Micronutrient deficiencies are a form of malnutrition resulting from low intake, low absorption or impaired metabolism of minerals and vitamins. Minerals play central roles in the development and maintenance of healthy brain and neural function, a robust immune system and a strong skeleton. Vitamins are central to development and maintenance of healthy vision, skin integrity and immune function, as well as muscle, bone and connective tissues, energy metabolism and neural development. Classical symptoms of deficiencies of vitamins and minerals are not common among most European populations, and consequently, subclinical deficiencies go unobserved, until the systems they support start to exhibit signs of disease, or in children, of impaired development. As underlying micronutrient deficiencies can exist unaccompanied by obvious clinical signs, they are termed ‘Hidden Hunger’. The silent impacts of Hidden Hunger have a detrimental effect throughout a person’s life - on pregnancy outcomes, growth and development, educational achievement, career opportunities and by accelerating the aging process. By impacting individual work capacity, Hidden Hunger hinders the development potential of societies and countries.

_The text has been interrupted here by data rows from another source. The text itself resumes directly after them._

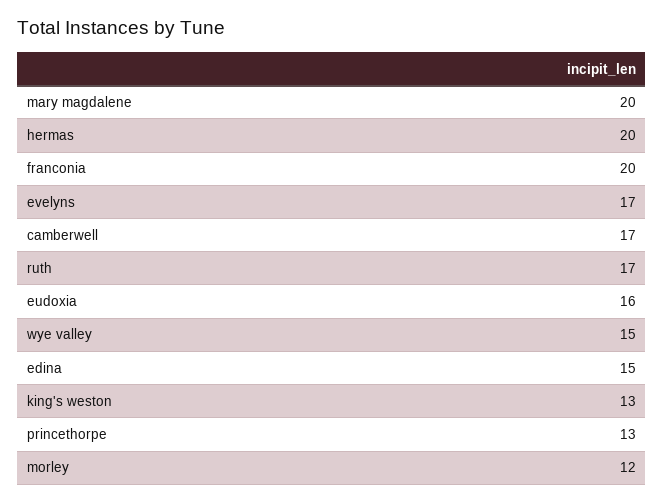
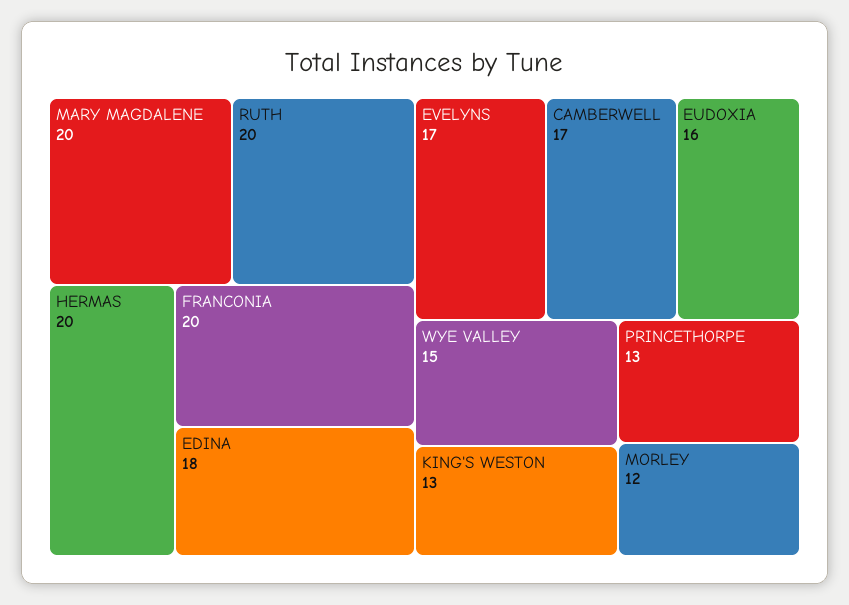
ruth: 17 -> 20
edina: 15 -> 18

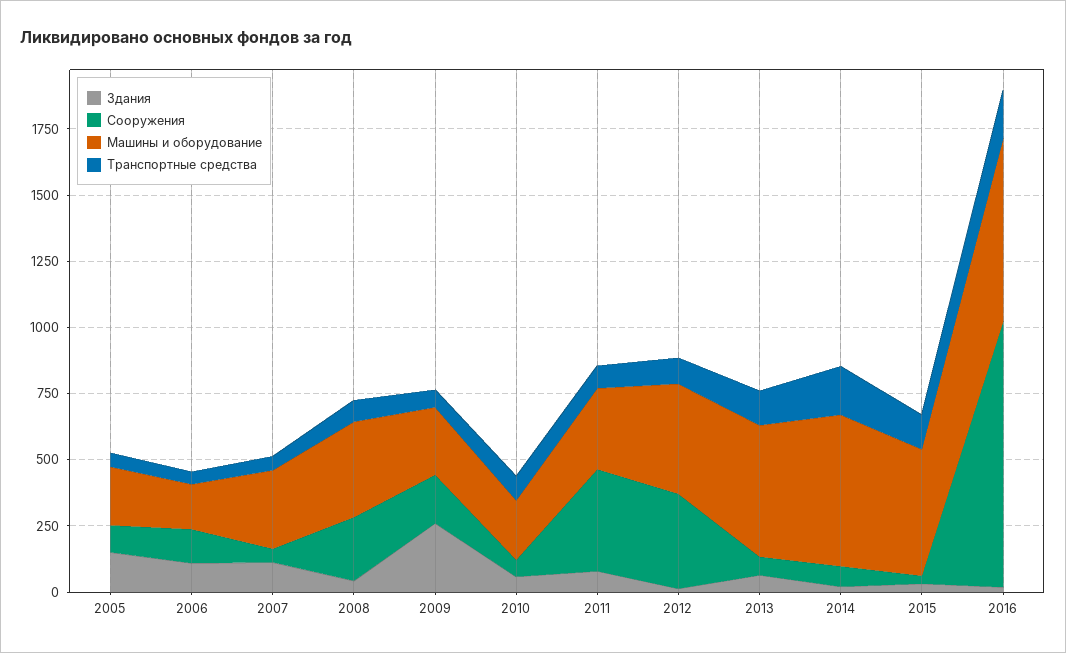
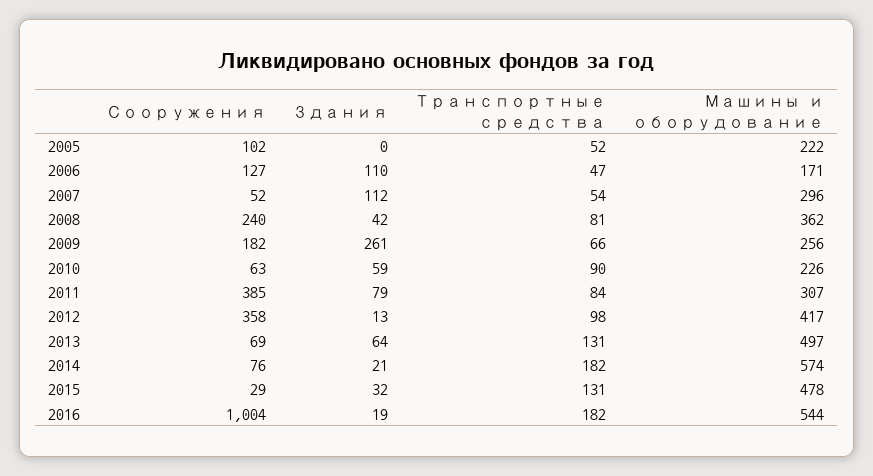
Здания, 2005: 150 -> 0
Машины и оборудование, 2016: 700 -> 544

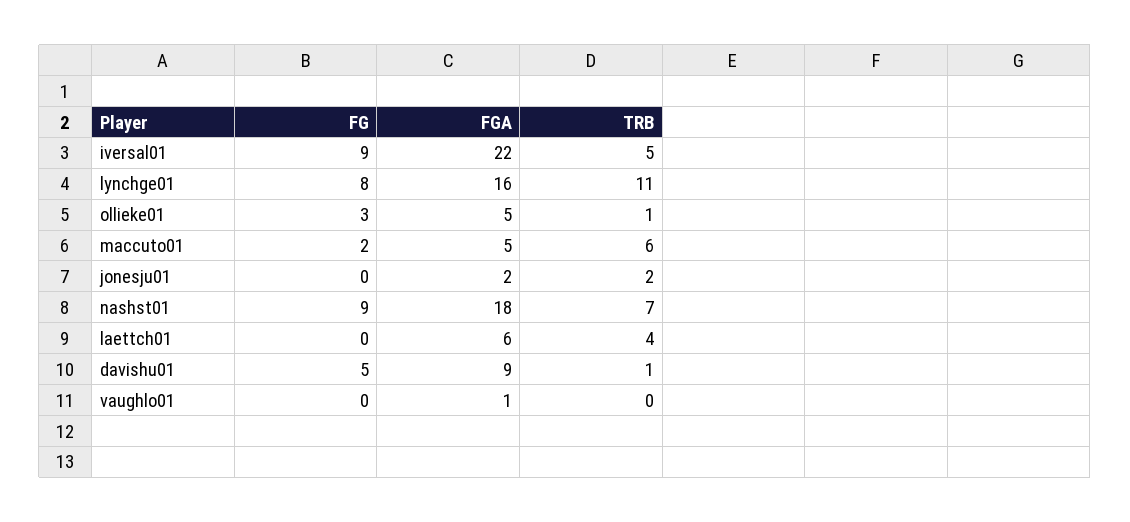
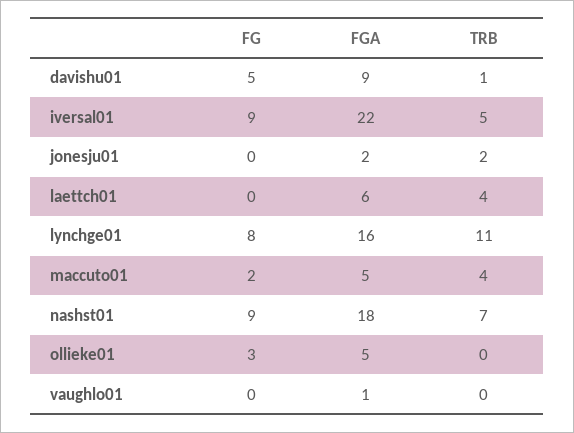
TRB, ollieke01: 1 -> 0
TRB, maccuto01: 6 -> 4

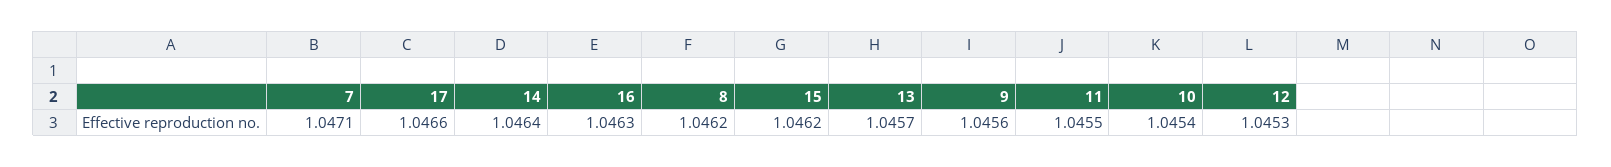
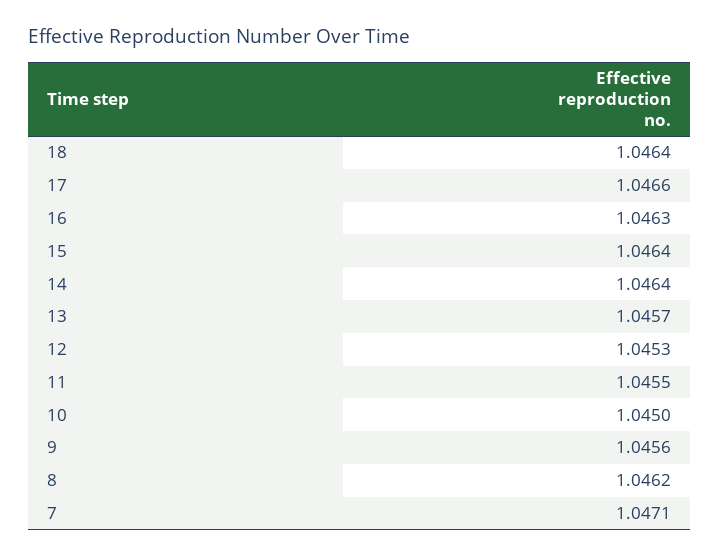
15: 1.0462 -> 1.0464
10: 1.0454 -> 1.045
18: none -> 1.0464

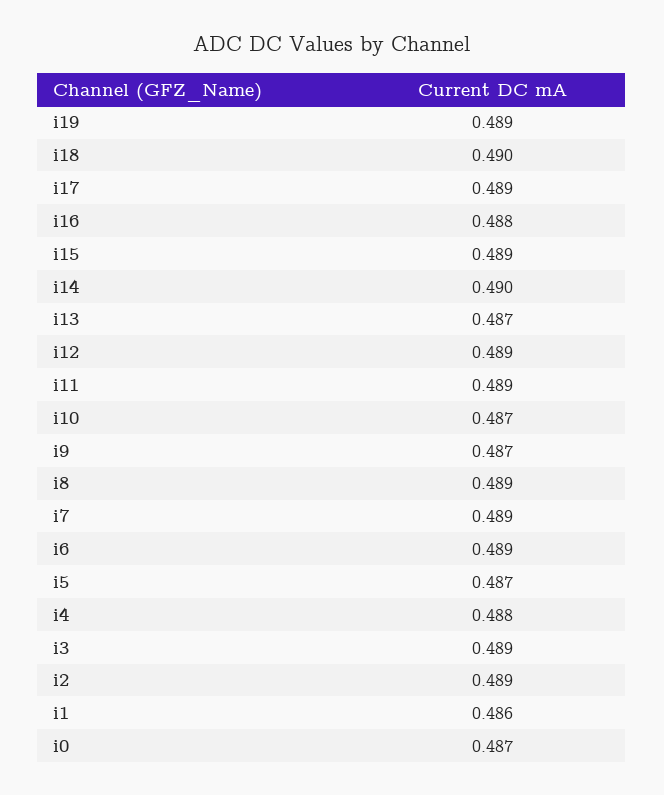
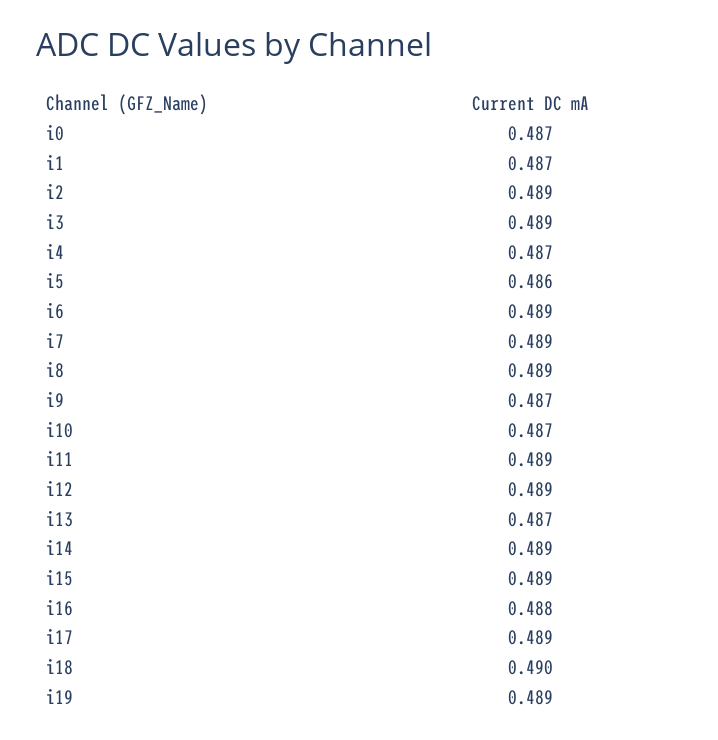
i14: 0.49 -> 0.489
i5: 0.487 -> 0.486
i4: 0.488 -> 0.487
i1: 0.486 -> 0.487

While everyone is at risk of Hidden Hunger, individuals at critical junctures of development, such as children and pregnant women, face higher risk as their micronutrient requirements are relatively high compared with their energy intakes. Those with impaired micronutrient absorption or utilisation, and people who are disadvantaged due to social and economic reasons, or facing unstable food and nutrition security, are at risk.

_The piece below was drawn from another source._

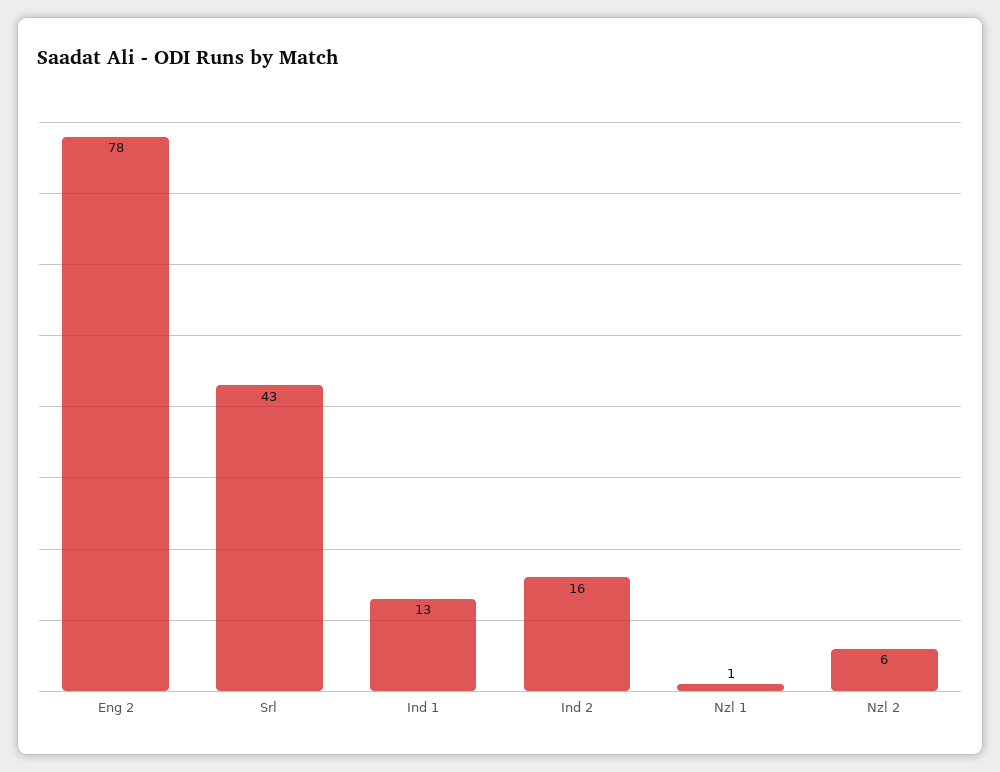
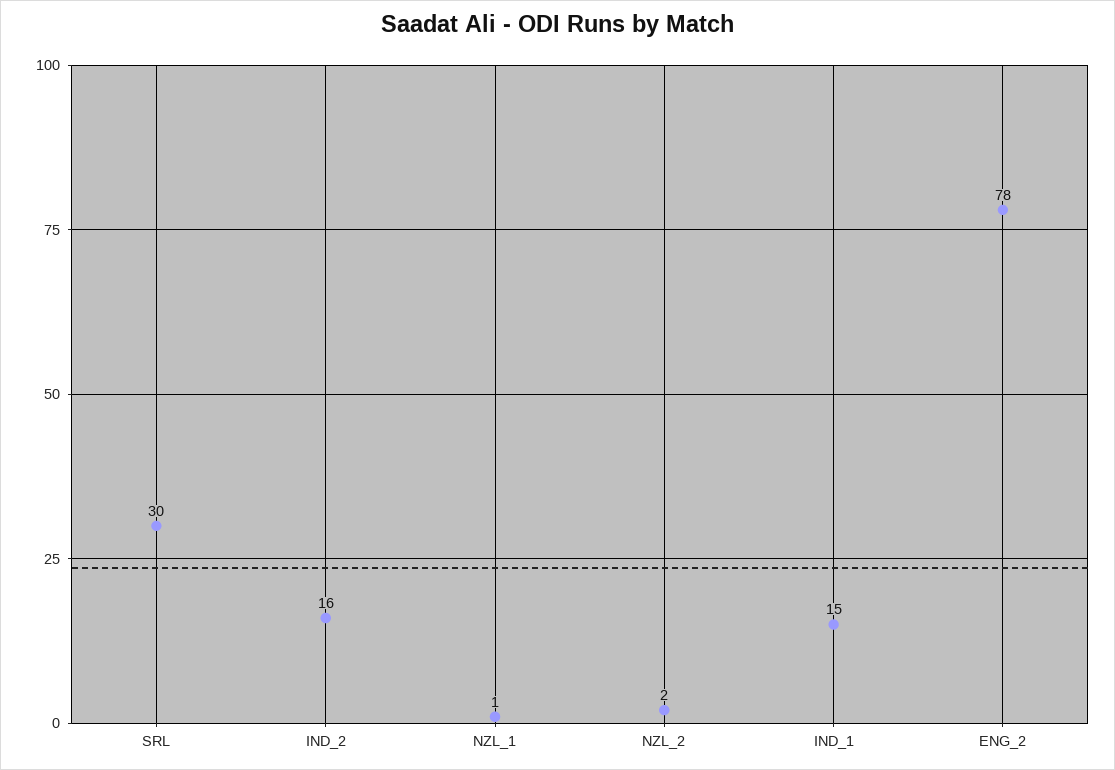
Srl: 43 -> 30
Ind 1: 13 -> 15
Nzl 2: 6 -> 2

While some countries have micronutrient-related datasets that inform national policies, Europe lacks an estimate of Hidden Hunger prevalence across the region.
As such, there is no basis to estimate costs, to individuals or society, or to develop effective public health programmes for its prevention and management.

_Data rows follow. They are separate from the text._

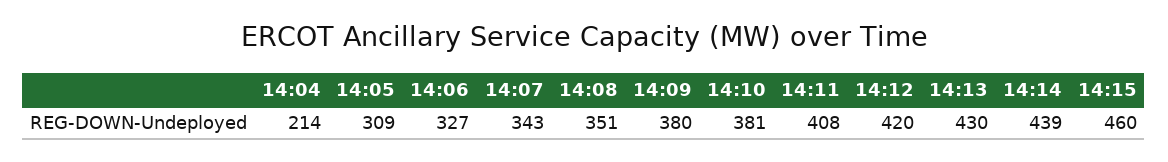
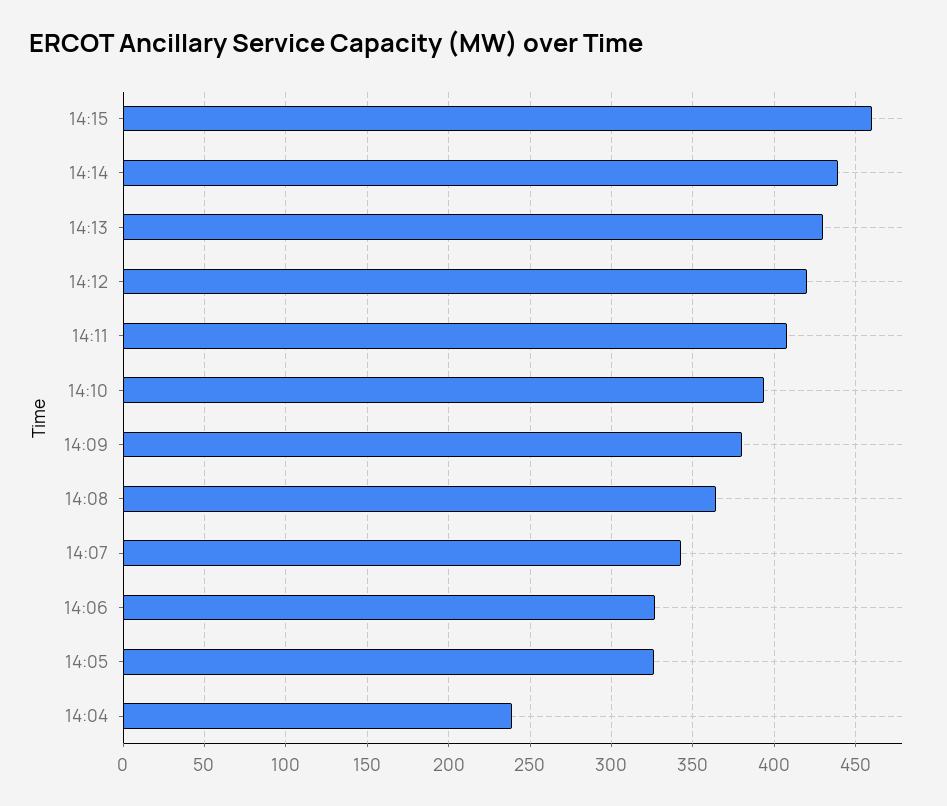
14:04: 214 -> 240
14:05: 309 -> 325
14:08: 351 -> 365
14:10: 381 -> 395

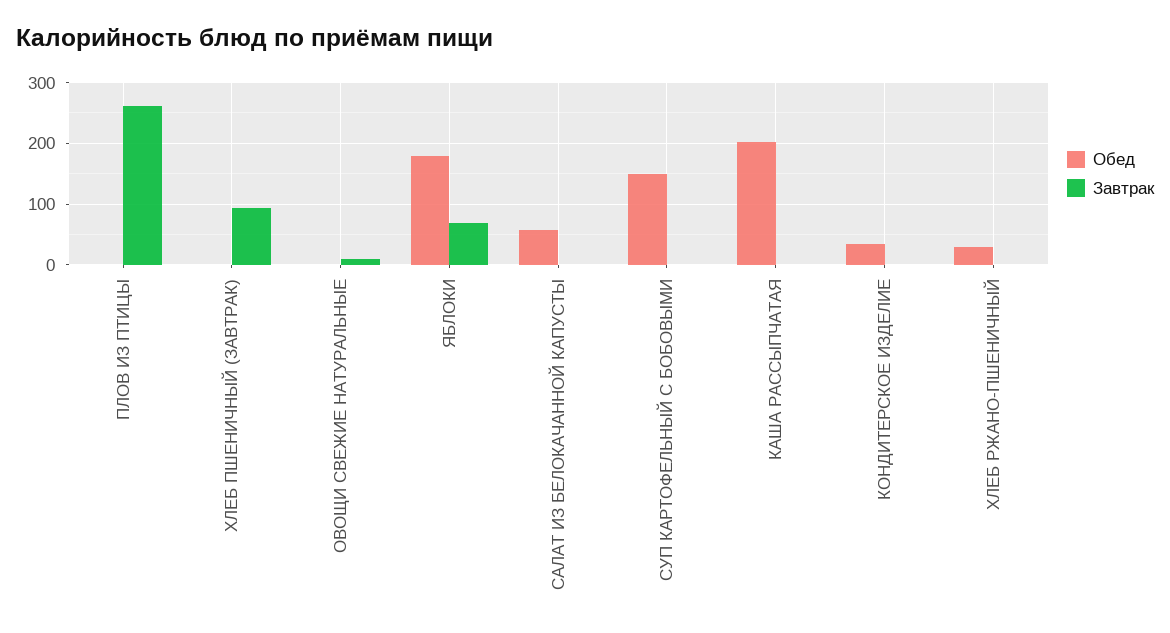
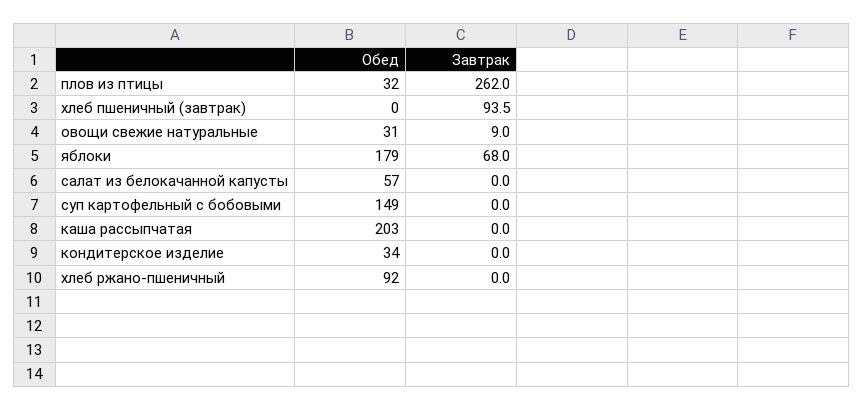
Обед, ПЛОВ ИЗ ПТИЦЫ: 0 -> 32
Обед, ОВОЩИ СВЕЖИЕ НАТУРАЛЬНЫЕ: 0 -> 31
Обед, ХЛЕБ РЖАНО-ПШЕНИЧНЫЙ: 30 -> 92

Data requirements to start working towards eradication of Hidden Hunger in Europe are:
1) prevalence of mineral and vitamin deficiencies
2) causes and risk predictors of micronutrient deficiencies and
3) health burdens and costs of hidden hunger
Provision of these data is the first step to developing proposals for micronutrient deficiency prevention that can compel a call to action. As proposals must be context-specific, sustainable, healthy and cost-effective, the Zero_HiddenHunger_EU project will provide data on the prevalence of micronutrient deficiencies, their causes and costs, and start developing evidence-based food-first proposals for prevention.
Nutrients of public health concern prioritised in the project are iron, zinc, iodine, calcium, magnesium, potassium, selenium, vitamins A, D, folate, B12, and riboflavin.
The core objective of the first 30 months of Zero_HiddenHunger_EU is to address the question: What is the true prevalence of Hidden Hunger, what causes it and how much does it cost?